Roma, boom di accessi dai medici di famiglia e negli ospedali durante le feste: “Visite raddoppiate e il peggio deve ancora arrivare”

Covid, influenza e malesseri intestinali nello stesso periodo stanno causando difficoltà anche ai Pronto soccorso. Allerta per il picco influenzale che sarà raggiunto alla riapertura delle scuole

Boom di accessi dai medici di famiglia (foto d'archivio)
Boom di accessi dai medici di famiglia (foto d'archivio)

Roma, 30 dicembre 2023 – Boom di richieste di visite mediche a Roma durante le feste, un aumento degli accessi agli studi dei medici di famiglia causato dalla diffusione nello stesso periodo di Covid, influenza e anche malesseri intestinali. A denunciare il sovraccarico di lavoro, con visite raddoppiate in questi giorni tra Natale e Capodanno, è il segretario provinciale della Federazione italiana medici di medicina generale. Che lancia l’allerta per l’inizio dell’anno perché il picco influenzale deve ancora essere raggiunto.

“Visite raddoppiate e il peggio deve ancora arrivare”

“Una mole di attività così non si era mai vista - spiega il segretario della Fimmg di Roma e provincia, Pier Luigi Bartoletti -. Nel mio studio le visite sono raddoppiate in questi giorni. È il mix di Covid, influenza e sintomatologia intestinale. Il peggio deve ancora arrivare perché adesso i casi di influenza sono pochi ma ci aspettiamo il picco a inizio gennaio quando riapriranno le scuole”. Bartoletti poi spiega: “Rispetto a prima le terapie non sono più legate alla stagionalità dell'influenza perché ora c'è anche il Covid. Da quello che mi risulta anche i pronto soccorso a Roma sono in affanno per il carico di accessi”.

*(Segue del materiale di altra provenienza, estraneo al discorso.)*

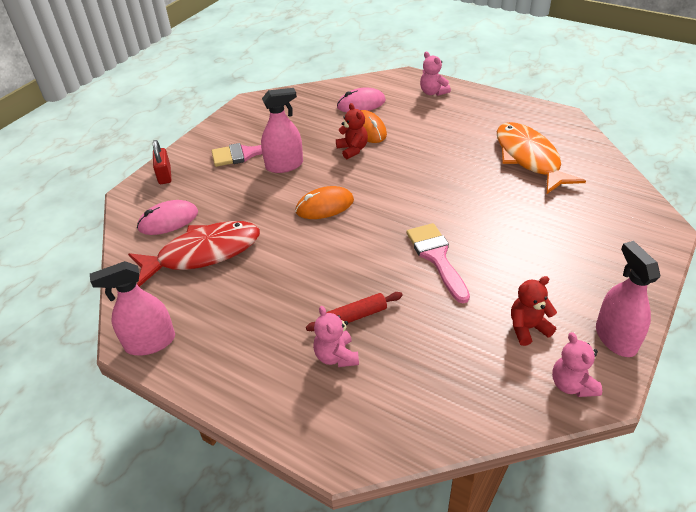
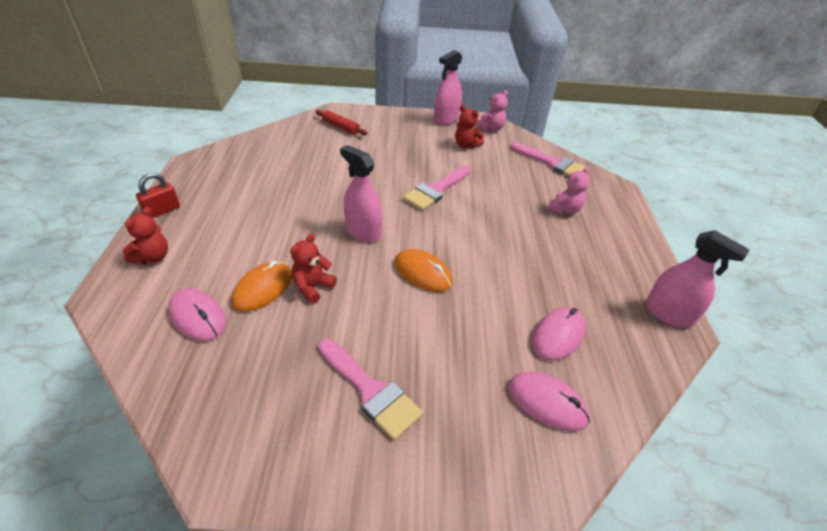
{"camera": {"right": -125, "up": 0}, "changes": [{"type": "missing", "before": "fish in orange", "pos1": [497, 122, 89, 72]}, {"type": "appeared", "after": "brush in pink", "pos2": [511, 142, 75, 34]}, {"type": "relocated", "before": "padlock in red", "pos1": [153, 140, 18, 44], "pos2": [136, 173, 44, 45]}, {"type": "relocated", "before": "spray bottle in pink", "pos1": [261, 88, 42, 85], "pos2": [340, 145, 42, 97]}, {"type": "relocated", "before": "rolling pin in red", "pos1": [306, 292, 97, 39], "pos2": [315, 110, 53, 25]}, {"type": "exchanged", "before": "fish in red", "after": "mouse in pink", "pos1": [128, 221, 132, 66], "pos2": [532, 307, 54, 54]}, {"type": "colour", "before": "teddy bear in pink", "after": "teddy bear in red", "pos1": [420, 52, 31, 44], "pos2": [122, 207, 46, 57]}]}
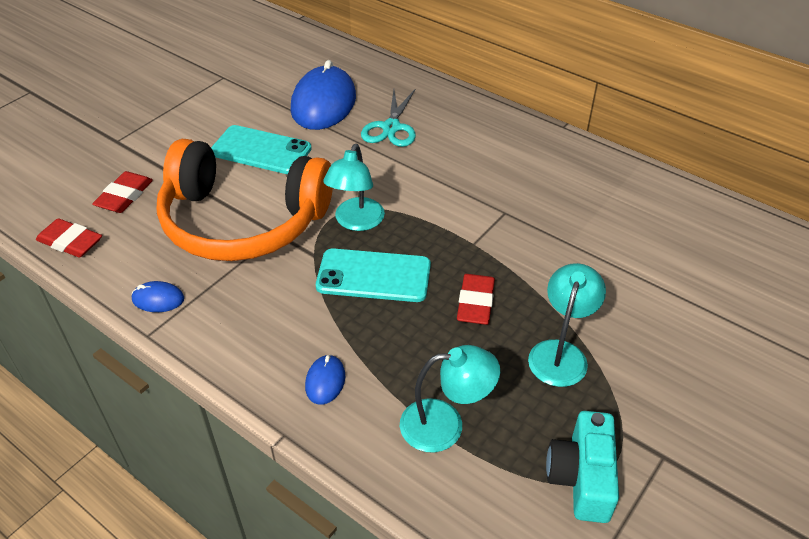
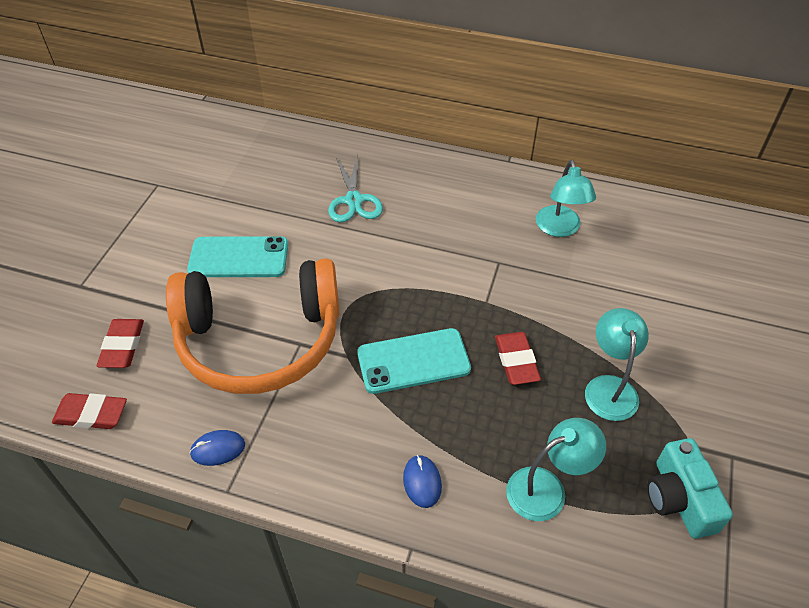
{"camera": {"right": -20, "up": 5}, "changes": [{"type": "missing", "before": "mouse in blue", "pos1": [291, 60, 65, 70]}, {"type": "relocated", "before": "lamp in turquoise", "pos1": [323, 144, 62, 87], "pos2": [536, 160, 60, 77]}]}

Pronto soccorso in affanno

Tra la stagione dell'influenza e la recrudescenza da Covid anche i Pronto soccorso di Roma e del Lazio sono in affanno. I Pronto soccorso più affollati, secondo quanto si apprende, nel pomeriggio del 30 dicembre, risultano essere il Policlinico Umberto I con 169 pazienti, seguito dal Gemelli con 138 accessi, e l'Ospedale Santa Maria Goretti di Latina con 132 pazienti. Sopra quota cento, anche i Dea del Policlinico Tor Vergata, San Camillo Forlanini, Sant'Andrea, ospedale Pertini e Policlinico Casilino.

“Nei periodi di difficoltà il sistema va in crisi”

Sull’affollamento degli ospedali della Capitale durante le festività è intervenuto anche il presidente dell'Ordine dei medici di Roma, Antonio Magi. "Nei momenti di difficoltà il sistema va in crisi. Questo è un periodo in cui, oltre agli incidenti delle feste, si aggiungono i casi dell'influenza che si sommano ai casi Covid, anche perché abbiamo eliminato le mascherine che avevano attenuato la diffusione dei virus influenzali. Quindi risulta nei Pronto soccorso un'attività superiore del 30 % rispetto al periodo natalizio dei tempi pre-covid. Ora noi abbiamo i soldi per le attrezzature e per le strutture grazie al Pnrr, ma abbiamo un'altra urgenza che è la carenza di personale medico e infermieristico – detto Antonio Magi – Dobbiamo incrementare il personale anche sul territorio, come negli ambulatori o i medici di famiglia, poiché altrimenti andiamo a ingolfare i pronto soccorso degli ospedali”.